-------- TRECHO DO DOCUMENTO

Além disso, tal leading case pode gerar um precedente perigoso e uma “avalanche” de pedidos de recuperação judicial de franqueados endividados que não querem devolver a franquia, nem tampouco pagar seus credores. Tudo sem consentimento do franqueador absolutamente solvente.

É evidente que os franqueados que desejam reestruturar seus assuntos financeiros por meio de uma recuperação judicial, extrajudicial ou falência devem, antes de qualquer coisa, obter uma concessão do franqueador. Isso porque os franqueados, em um procedimento de insolvência, podem buscar reter a propriedade dos seus negócios, embora com uma estrutura de dívida reorganizada, manter suas relações de franquia, além das questões de propriedade intelectual e impactos financeiros na imagem da empresa como um todo.

Assim, obter apoio do franqueador para “assumir” o acordo de franquia é um elemento crítico da reorganização bem sucedida de um franqueado. Alternativamente, os franqueados podem vender parte da ou toda sua propriedade em uma reestruturação e potencialmente ceder seu acordo de franquia para terceiros. Nesta circunstância, o consentimento do franqueador para a cessão necessariamente deve ser requerida.

Vale destacar que os franqueadores com frequência visam a preservar os negócios dos seus franqueados no seu sistema por meio de:

  • Solicitação ao franqueado reestruturado que assuma o acordo de franquia;
  • Apoiar o franqueado ao assumir o acordo de franquia e conceder a cessão do acordo a terceiros que o franqueador aprove;
  • Acordar com a “rejeição” do acordo de franquia existente e entrar em um novo acordo de franquia com o devedor/franqueado ou terceiro comprador aprovado dos ativos do franqueado;
  • Fazer com que o franqueado entregue colateral ao franqueador, seguido da venda pelo franqueador dessa propriedade para um novo franqueado; ou

Quando a relação franqueador-franqueado (ou o próprio franqueado) estiver além do reparo, os franqueadores podem proativamente proteger as suas marcas registradas, propriedade intelectual e reputação de marca ao solicitar mandados judiciais que obrigam proprietários de unidades com “mau comportamento” a retirarem a marca e a se dissociarem do franqueador. Por exemplo, quando o franqueador tiver efetivamente encerrado um acordo de franquia antes do franqueado entrar com pedido de reestruturação, um juízo especializado pode conceder uma tutela de urgência se o devedor continuar a usar as marcas registradas do franqueador pós rescisão contratual.

----------------
-------- SEÇÃO DE DADOS

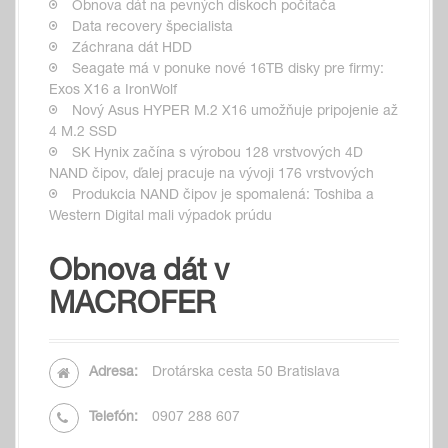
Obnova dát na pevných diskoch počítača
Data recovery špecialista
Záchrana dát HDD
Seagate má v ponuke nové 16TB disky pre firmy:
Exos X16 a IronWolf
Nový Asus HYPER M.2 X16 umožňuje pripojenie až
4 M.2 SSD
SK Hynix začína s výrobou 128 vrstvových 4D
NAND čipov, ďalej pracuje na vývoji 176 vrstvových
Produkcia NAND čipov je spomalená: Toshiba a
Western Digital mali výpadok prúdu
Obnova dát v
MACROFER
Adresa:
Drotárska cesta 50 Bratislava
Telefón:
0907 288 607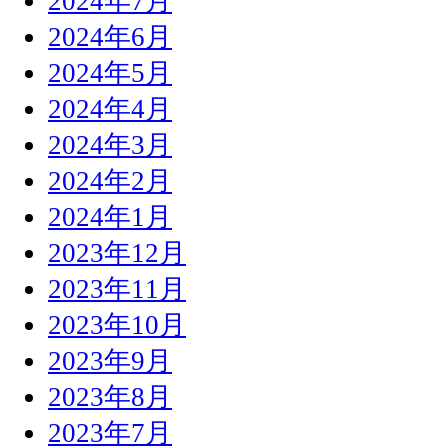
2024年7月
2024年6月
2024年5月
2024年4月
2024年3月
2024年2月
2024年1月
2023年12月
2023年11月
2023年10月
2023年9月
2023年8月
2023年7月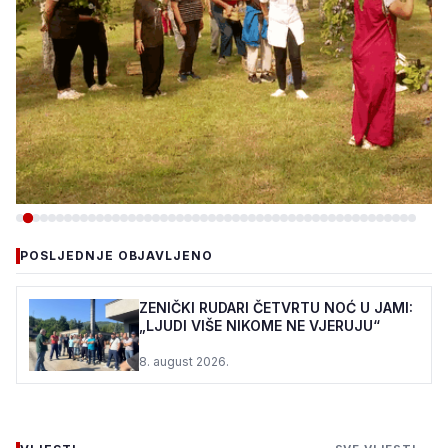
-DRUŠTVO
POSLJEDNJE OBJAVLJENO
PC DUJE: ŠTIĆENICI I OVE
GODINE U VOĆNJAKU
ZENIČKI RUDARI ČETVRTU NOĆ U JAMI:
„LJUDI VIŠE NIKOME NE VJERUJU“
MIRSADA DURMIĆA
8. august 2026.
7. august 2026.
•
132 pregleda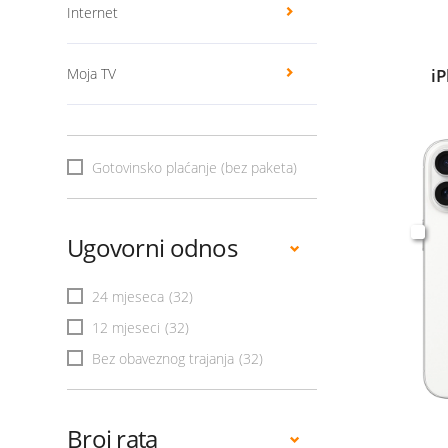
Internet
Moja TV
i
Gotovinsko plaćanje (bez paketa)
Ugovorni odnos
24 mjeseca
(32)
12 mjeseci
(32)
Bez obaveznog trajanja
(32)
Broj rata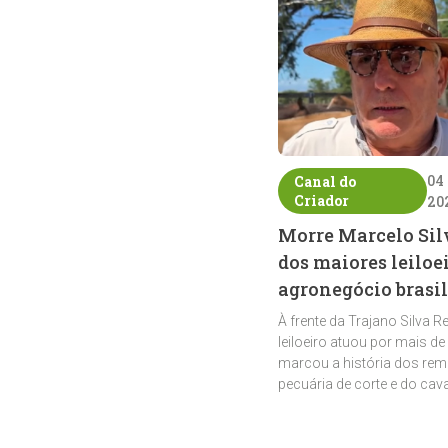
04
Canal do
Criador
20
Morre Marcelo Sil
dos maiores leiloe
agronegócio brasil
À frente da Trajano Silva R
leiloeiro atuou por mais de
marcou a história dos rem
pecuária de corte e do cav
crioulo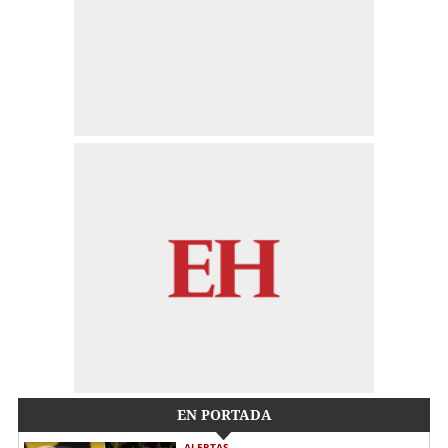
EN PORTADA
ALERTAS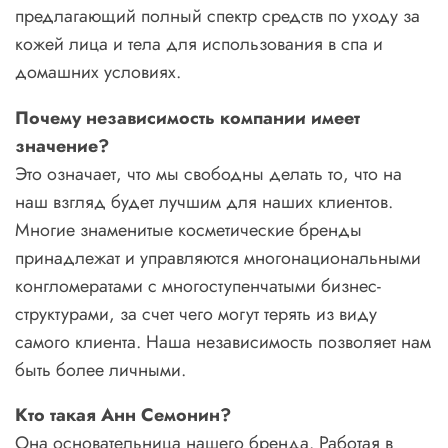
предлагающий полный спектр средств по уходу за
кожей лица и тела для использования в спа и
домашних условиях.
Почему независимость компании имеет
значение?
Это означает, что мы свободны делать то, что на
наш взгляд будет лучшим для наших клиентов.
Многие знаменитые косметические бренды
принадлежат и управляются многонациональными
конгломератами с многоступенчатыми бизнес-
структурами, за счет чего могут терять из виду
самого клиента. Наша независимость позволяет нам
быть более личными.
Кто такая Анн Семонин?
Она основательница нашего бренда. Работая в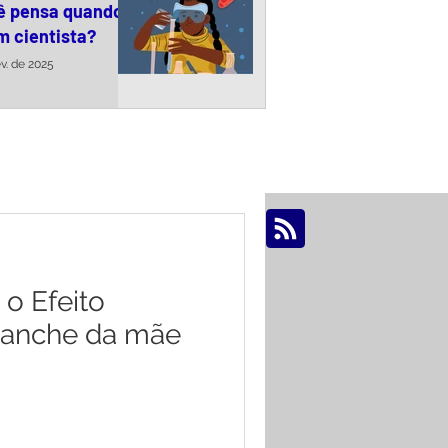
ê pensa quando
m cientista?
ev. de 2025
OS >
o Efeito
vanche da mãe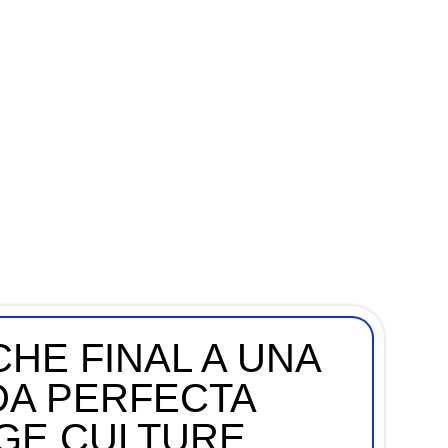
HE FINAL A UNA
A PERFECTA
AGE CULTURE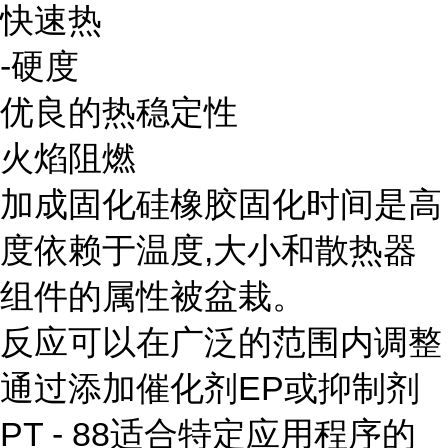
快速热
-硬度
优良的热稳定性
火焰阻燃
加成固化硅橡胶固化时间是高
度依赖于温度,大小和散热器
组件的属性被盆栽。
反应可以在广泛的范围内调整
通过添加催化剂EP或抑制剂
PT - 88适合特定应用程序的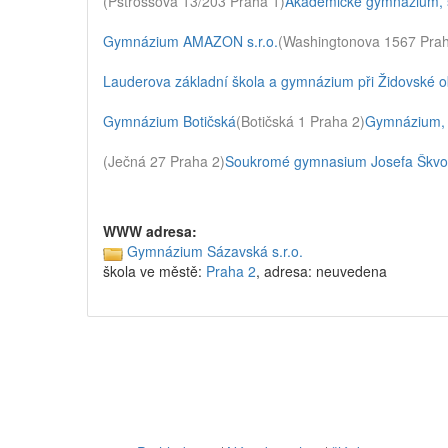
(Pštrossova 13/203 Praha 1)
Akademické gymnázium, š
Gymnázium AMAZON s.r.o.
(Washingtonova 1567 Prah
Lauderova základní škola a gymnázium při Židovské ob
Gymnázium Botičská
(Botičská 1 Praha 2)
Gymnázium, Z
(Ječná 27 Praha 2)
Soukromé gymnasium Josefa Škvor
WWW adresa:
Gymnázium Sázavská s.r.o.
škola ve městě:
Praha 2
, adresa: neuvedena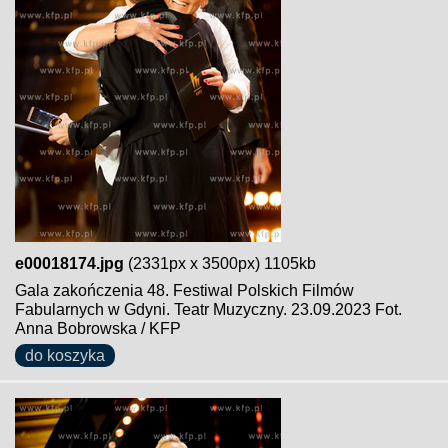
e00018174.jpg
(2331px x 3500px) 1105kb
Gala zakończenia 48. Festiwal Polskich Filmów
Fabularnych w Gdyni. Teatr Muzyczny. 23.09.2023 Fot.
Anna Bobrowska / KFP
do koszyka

----------------
-------- SEÇÃO DE DADOS

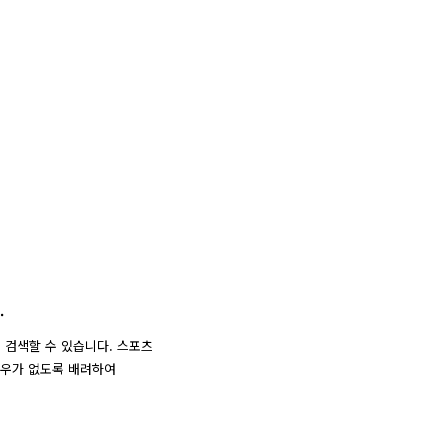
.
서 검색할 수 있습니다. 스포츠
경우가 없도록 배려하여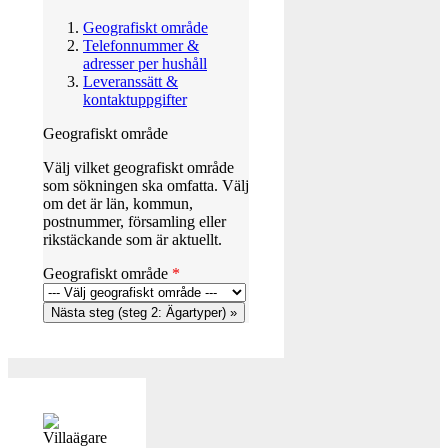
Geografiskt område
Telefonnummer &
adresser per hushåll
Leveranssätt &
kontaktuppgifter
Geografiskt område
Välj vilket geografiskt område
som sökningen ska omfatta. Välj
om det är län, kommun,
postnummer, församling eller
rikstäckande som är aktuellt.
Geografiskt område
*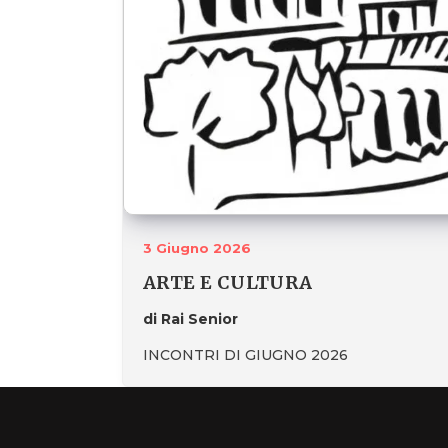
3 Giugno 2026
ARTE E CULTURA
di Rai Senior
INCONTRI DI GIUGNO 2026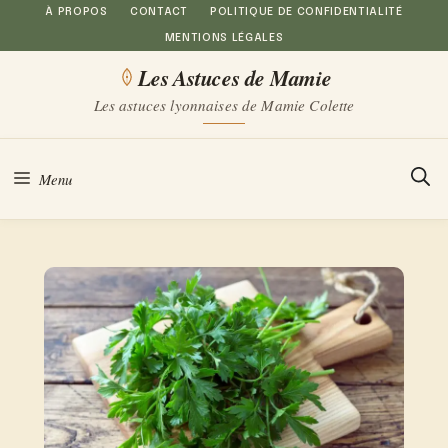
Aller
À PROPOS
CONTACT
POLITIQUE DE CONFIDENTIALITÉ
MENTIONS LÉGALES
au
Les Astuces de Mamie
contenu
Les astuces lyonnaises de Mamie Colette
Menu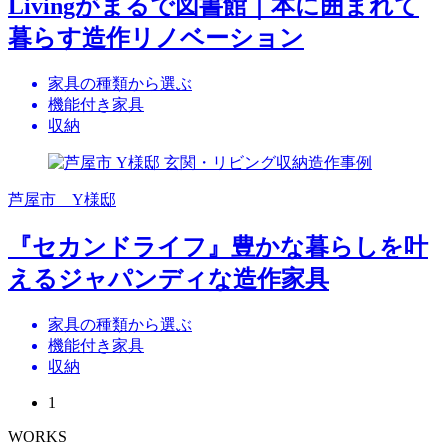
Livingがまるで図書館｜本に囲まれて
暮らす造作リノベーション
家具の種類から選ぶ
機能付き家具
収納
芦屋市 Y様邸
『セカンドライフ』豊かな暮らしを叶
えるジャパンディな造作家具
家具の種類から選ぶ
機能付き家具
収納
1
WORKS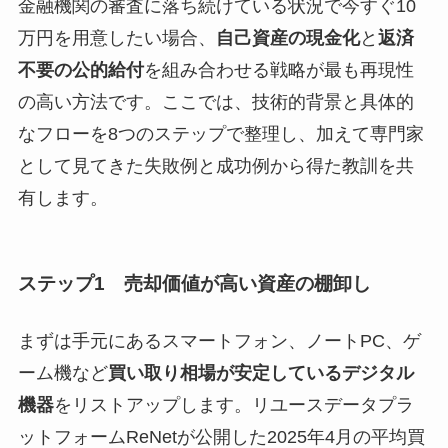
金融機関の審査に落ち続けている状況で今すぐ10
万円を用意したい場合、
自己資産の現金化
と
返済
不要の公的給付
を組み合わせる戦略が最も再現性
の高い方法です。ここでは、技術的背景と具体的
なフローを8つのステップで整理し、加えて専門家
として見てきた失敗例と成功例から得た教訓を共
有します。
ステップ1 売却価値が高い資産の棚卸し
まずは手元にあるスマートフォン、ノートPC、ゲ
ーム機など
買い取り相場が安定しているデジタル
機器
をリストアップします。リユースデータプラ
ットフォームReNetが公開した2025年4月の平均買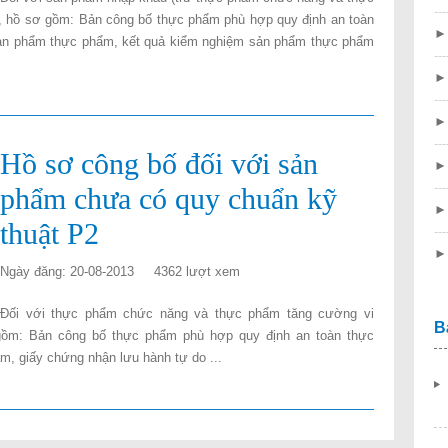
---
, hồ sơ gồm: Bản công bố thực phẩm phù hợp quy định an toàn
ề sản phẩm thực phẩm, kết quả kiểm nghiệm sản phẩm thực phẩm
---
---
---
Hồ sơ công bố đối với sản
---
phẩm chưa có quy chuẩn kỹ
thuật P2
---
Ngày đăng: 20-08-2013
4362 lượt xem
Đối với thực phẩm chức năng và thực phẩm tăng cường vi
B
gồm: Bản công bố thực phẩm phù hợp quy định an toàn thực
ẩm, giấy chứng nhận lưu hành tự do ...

----------------

# LISTA DE ATIVIDADES
- 1) Diga se cada frase abaixo concorda com o trecho sobre franquias, respondendo sim ou não e citando as palavras exatas do trecho que decidem a resposta.
(a) O franqueado que vende sua propriedade numa reestruturação pode ceder o acordo de franquia a terceiros sem o consentimento do franqueador.
(b) Os franqueadores podem pedir mandados judiciais que obriguem unidades com "mau comportamento" a retirar a marca.
(c) Os franqueadores raramente procuram manter os negócios dos franqueados dentro do seu sistema.
- 2) Transcreva palavra por palavra a parte do trecho sobre franquias que vai de "É evidente que" a "como um todo.".
- 3) Dê continuidade ao trecho sobre franquias a partir da última frase dele.
As entradas não têm nenhuma relação com o trecho sobre franquias.

# RESPOSTAS
- 1)
(a) Não: "Nesta circunstância, o consentimento do franqueador para a cessão necessariamente deve ser requerida."
(b) Sim: "os franqueadores podem proativamente proteger as suas marcas registradas, propriedade intelectual e reputação de marca ao solicitar mandados judiciais que obrigam proprietários de unidades com “mau comportamento” a retirarem a marca e a se dissociarem do franqueador"
(c) Não: "os franqueadores com frequência visam a preservar os negócios dos seus franqueados no seu sistema"

- 2)
É evidente que os franqueados que desejam reestruturar seus assuntos financeiros por meio de uma recuperação judicial, extrajudicial ou falência devem, antes de qualquer coisa, obter uma concessão do franqueador. Isso porque os franqueados, em um procedimento de insolvência, podem buscar reter a propriedade dos seus negócios, embora com uma estrutura de dívida reorganizada, manter suas relações de franquia, além das questões de propriedade intelectual e impactos financeiros na imagem da empresa como um todo.

- 3)
De maneira similar, se um franqueador decidir encerrar uma relação de franquia depois que um franqueado tiver solicitado a recuperação judicial, o franqueador pode requerer o lifting do stay period, que o autoriza a encerrar o acordo de franquia e obrigar o franqueado a cumprir com as suas obrigações não monetárias pós-terminação sob o acordo de franquia.[1]

Na hipótese de uma reestruturação recebida pelo judiciário, os franqueadores devem cobrar os montantes devidos dos franqueados, incluindo: (i) dividendos (se existentes no contrato), (ii) royalties e taxas relacionadas de devedores/franqueados durante a pendência do caso, mas antes de assumir ou rejeitar o acordo de franquia, (iii) “sanar” pagamentos de devedores ou terceiros em conexão, como serviços essenciais, e (iv) royalties e taxas relacionadas de devedores reorganizados, credores garantidos e/ou “novos” franqueados.

Por fim, as reestruturações de franqueados são casos que apresentam assuntos legais complexos e podem proporcionar aos franqueadores bem assessorados oportunidades para reter franqueados e/ou unidades no seu sistema de franquia ou realizar a separação. De maneira similar, os franqueados podem efetivamente usar a reestruturação para reestruturar, vender ou liquidar seus negócios franqueados.

Independente do objetivo, a empresa deve ter pulso firme, reter assessores especializados e conhecer muito bem as leis aplicáveis para navegar com sucesso um processo de reestruturação de franqueados. 


[1] Vide In re Tudor Motor Lodge Associates, Limited Part., 102 B.R. 936, 951 (Bankr. D.N.J. 1989) (“O fato que a prorrogação automática suspende o encerramento de [um] Acordo de Licença não previne o encerramento indefinidamente.”).